Return each record shown below exactly, with none omitted.

» Collected data
⁂

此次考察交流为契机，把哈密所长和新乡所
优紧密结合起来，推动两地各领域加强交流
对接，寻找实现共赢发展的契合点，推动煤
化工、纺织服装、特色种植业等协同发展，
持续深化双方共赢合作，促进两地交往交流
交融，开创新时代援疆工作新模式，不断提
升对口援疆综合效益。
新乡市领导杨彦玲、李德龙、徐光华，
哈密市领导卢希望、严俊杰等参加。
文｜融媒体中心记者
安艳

⁂

» OUTPUT BELOW
此次考察交流为契机，把哈密所长和新乡所
优紧密结合起来，推动两地各领域加强交流
对接，寻找实现共赢发展的契合点，推动煤
化工、纺织服装、特色种植业等协同发展，
持续深化双方共赢合作，促进两地交往交流
交融，开创新时代援疆工作新模式，不断提
升对口援疆综合效益。
新乡市领导杨彦玲、李德龙、徐光华，
哈密市领导卢希望、严俊杰等参加。
文｜融媒体中心记者
安艳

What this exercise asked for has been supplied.